Along with US counterparts at the Federal Trade Commission, OFT is now investigating whether customers shopping on the internet could be asked to pay higher prices because of the websites they have visited previously or because of the gadgets and gizmos they own.
There are fears that retailers could show higher prices to shoppers using expensive gadgets to spend their online pounds, like an Apple iPad or top-of-the-range Samsung tablet.
Information is gathered about internet users’ browsing habits through cookies, where data is sent from a website to be stored in a web browser. When that user goes back to the same website, the stored data is retrieved to tell the website about the previous activity.
But the fact websites can collate such data from consumers and potentially use it to tailor not just what information or offers individuals see on a particular site, but to perhaps change prices for different people, has led to the launch of the current investigation.

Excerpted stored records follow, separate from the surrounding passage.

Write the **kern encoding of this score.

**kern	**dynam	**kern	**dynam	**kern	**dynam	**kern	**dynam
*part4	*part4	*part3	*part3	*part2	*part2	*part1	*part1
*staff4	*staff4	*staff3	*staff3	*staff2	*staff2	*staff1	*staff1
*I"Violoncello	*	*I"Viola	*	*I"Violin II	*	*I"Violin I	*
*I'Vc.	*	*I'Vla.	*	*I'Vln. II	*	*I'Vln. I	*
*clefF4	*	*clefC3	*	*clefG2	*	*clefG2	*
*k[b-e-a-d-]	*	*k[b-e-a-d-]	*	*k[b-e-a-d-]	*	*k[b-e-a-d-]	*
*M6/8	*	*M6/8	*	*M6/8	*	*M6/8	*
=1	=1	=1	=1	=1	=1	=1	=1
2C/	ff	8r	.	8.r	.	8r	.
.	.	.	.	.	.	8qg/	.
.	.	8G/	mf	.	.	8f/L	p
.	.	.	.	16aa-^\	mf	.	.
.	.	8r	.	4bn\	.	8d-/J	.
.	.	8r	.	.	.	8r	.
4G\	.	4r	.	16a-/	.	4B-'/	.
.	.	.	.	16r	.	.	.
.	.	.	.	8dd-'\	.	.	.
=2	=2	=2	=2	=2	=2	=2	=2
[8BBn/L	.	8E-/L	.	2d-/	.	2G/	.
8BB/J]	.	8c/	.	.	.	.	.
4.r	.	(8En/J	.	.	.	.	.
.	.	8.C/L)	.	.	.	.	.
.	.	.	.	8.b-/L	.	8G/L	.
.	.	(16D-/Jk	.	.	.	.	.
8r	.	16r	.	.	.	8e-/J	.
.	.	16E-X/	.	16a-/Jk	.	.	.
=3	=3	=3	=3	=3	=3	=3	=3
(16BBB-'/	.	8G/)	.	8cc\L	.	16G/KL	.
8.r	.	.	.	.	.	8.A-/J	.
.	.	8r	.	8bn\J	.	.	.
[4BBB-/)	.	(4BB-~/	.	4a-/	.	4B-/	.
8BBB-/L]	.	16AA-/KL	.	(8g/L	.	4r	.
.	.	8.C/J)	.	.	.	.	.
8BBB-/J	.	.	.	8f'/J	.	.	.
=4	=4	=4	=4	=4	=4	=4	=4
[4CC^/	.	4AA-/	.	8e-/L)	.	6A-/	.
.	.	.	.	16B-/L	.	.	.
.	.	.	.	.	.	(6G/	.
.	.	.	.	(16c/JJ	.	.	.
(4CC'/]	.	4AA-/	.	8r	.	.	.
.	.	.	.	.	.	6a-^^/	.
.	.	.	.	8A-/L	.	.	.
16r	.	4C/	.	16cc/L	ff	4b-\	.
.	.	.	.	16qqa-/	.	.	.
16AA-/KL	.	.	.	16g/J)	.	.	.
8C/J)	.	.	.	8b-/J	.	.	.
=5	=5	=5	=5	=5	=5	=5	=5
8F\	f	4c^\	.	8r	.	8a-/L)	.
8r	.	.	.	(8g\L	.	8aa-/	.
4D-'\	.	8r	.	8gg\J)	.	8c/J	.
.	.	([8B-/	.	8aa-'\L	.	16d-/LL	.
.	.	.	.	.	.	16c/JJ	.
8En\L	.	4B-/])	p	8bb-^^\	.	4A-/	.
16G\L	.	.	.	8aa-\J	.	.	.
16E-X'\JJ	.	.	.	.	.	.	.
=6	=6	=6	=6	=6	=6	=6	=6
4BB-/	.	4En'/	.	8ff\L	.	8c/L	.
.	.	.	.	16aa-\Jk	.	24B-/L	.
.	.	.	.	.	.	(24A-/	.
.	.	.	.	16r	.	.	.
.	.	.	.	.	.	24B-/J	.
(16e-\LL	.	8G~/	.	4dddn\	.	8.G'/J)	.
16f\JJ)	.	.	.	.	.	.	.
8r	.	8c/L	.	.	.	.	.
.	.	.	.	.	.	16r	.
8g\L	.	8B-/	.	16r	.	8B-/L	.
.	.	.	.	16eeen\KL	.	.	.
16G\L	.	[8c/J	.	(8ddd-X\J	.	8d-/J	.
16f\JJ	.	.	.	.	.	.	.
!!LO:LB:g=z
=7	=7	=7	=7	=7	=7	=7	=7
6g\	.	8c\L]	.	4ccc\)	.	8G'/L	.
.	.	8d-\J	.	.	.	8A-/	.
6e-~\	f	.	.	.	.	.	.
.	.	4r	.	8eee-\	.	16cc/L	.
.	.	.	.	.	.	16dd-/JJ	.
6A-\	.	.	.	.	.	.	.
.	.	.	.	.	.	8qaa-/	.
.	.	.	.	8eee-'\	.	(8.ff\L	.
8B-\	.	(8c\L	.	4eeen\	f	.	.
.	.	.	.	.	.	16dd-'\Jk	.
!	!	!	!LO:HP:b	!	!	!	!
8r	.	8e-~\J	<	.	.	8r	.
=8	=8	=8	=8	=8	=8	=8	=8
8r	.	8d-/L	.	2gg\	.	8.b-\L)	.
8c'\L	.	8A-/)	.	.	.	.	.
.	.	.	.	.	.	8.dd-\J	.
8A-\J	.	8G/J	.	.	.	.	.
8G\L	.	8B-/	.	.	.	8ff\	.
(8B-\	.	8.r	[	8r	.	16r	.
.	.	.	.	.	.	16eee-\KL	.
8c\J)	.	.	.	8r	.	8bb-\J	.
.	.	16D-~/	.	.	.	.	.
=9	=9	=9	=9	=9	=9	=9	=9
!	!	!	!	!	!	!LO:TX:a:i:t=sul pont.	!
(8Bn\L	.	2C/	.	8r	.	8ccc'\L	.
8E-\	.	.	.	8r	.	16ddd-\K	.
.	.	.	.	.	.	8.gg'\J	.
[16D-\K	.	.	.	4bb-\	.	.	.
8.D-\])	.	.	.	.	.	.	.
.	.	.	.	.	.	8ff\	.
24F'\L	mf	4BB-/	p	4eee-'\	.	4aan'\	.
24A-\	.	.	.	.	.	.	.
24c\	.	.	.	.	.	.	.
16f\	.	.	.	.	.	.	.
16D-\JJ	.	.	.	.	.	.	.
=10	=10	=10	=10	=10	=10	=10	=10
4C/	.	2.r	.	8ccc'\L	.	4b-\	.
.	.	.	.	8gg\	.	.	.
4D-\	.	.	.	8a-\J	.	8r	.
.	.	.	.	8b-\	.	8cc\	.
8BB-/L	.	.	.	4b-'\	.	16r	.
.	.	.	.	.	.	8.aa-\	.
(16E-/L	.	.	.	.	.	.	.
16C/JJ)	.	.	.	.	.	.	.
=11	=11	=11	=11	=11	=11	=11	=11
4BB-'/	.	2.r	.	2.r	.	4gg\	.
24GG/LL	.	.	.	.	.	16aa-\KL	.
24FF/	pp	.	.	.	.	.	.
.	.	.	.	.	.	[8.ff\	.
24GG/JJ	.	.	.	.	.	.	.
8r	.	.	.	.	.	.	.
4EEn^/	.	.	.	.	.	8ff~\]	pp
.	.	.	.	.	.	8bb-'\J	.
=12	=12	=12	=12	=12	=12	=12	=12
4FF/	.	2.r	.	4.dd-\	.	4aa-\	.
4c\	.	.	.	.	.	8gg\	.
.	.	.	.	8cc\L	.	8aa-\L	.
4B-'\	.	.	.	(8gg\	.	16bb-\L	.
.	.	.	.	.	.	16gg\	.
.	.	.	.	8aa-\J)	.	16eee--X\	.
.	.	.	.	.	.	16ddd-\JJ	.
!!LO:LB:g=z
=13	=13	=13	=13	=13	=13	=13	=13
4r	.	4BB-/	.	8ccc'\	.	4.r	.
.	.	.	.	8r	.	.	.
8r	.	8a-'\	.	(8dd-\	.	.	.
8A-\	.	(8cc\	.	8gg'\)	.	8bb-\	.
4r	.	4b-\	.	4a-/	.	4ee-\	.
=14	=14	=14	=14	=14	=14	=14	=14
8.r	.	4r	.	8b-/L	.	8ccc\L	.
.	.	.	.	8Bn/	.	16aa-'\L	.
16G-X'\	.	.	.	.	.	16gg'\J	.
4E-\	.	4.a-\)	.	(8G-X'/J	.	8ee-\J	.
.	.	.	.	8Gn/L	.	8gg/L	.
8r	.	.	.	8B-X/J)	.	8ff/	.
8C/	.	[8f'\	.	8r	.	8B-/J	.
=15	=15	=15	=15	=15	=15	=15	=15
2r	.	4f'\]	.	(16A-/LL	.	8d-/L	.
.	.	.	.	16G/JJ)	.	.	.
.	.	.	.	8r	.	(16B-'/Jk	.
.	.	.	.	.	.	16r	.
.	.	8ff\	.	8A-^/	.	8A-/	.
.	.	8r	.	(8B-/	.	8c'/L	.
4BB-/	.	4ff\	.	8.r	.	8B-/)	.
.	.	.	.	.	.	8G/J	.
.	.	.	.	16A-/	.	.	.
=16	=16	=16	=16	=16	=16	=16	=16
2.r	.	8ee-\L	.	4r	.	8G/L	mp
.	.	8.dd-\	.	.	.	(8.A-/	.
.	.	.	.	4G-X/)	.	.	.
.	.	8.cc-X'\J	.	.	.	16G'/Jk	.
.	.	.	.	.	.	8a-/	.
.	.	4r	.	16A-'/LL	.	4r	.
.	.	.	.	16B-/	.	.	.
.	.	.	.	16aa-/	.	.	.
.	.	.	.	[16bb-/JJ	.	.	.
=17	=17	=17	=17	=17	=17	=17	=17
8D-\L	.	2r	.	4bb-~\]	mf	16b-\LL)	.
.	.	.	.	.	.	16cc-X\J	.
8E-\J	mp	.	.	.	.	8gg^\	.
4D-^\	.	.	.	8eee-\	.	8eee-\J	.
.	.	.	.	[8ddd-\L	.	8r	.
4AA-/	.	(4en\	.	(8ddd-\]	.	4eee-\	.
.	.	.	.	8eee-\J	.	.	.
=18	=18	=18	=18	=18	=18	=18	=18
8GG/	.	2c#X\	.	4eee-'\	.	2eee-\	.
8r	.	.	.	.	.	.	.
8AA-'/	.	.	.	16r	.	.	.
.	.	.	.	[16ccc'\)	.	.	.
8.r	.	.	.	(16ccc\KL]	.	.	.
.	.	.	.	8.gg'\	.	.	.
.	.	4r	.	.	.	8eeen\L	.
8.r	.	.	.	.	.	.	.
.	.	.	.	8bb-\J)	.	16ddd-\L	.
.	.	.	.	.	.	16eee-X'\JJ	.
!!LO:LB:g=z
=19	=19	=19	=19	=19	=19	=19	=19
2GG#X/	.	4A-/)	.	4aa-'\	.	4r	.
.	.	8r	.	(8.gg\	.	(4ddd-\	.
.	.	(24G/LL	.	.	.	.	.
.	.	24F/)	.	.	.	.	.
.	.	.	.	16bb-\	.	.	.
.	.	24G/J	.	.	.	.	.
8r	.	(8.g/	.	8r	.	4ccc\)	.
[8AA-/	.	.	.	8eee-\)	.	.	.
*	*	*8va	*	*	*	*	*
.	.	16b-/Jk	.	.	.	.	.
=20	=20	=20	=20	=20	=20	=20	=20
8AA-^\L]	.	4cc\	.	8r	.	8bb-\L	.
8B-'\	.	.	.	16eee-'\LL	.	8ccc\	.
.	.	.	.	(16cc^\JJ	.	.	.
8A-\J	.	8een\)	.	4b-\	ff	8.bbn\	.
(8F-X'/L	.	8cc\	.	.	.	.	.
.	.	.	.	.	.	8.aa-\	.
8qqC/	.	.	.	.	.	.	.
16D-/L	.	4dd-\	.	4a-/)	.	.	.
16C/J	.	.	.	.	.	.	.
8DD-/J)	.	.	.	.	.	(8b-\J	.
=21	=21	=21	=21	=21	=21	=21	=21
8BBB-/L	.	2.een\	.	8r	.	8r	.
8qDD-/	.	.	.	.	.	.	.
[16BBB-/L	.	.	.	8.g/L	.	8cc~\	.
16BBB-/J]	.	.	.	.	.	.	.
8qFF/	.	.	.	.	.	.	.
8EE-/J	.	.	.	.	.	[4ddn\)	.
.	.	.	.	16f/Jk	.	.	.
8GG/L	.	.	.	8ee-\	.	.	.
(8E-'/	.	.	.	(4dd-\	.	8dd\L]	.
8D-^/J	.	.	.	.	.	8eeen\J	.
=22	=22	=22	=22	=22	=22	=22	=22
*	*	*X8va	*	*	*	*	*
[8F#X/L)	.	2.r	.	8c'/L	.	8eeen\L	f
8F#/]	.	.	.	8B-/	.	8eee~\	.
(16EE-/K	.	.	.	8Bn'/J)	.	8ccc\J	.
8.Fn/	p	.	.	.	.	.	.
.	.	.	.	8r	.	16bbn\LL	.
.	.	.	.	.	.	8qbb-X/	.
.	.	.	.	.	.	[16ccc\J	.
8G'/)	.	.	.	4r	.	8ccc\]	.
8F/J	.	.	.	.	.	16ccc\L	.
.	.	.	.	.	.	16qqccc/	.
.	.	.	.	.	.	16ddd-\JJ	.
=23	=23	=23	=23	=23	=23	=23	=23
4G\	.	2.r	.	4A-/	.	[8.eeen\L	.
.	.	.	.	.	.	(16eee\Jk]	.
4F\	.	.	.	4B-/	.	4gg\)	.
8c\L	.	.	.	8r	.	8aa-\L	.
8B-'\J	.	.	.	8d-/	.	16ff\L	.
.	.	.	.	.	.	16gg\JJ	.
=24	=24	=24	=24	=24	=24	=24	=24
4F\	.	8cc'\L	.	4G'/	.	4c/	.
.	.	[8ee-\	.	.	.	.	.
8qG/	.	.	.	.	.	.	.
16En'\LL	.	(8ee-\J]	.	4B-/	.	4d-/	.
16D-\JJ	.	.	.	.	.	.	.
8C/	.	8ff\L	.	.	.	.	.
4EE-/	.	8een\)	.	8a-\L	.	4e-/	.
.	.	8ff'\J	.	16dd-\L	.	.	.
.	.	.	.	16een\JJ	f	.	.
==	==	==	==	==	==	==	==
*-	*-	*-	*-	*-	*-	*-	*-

Amazon famously tried out personalised pricing but CEO Jeff Bezos has since admitted the “experiment” was a mistake. It’s easy to see how websites could change prices depending on who is viewing the site though. Amazon, for example, still carefully tracks details about what you buy and collects information about your purchasing habits, identifying your interests, whether you perhaps have children you buy for and whether you are likely to buy after browsing. You are then presented with recommendations in a bid to persuade you to part with your cash, based on previous purchases.
Clive Maxwell, who is chief executive at the OFT said it was important to understand what websites were using collected data for. “Innovation online is an important driver of economic growth,” he said, adding: “Our call for information forms part of our ongoing commitment to build trust in online shopping so that consumers can be confident that businesses are treating them fairly.
“We know that businesses use information about individual consumers for marketing purposes. This has some important potential benefits to consumers and firms.
“But, the ways in which data is collected and used is evolving rapidly and it is important we understand what control shoppers have over their profile and whether firms are using shoppers’ profiles to charge different prices for goods or services.”
It’s the second time the OFT has looked at the issue of online personalisation, having published a report in May 2010 when it said it could find no evidence, at the time, of market wrongdoing. But, because technological advancements move so quickly, the watchdog promised to keep a “watching brief”.
It’s good to know someone is looking after consumer interests. But, if you are worried about the information sites are gathering about you, you can always use your menu options to clear cookies from your computer.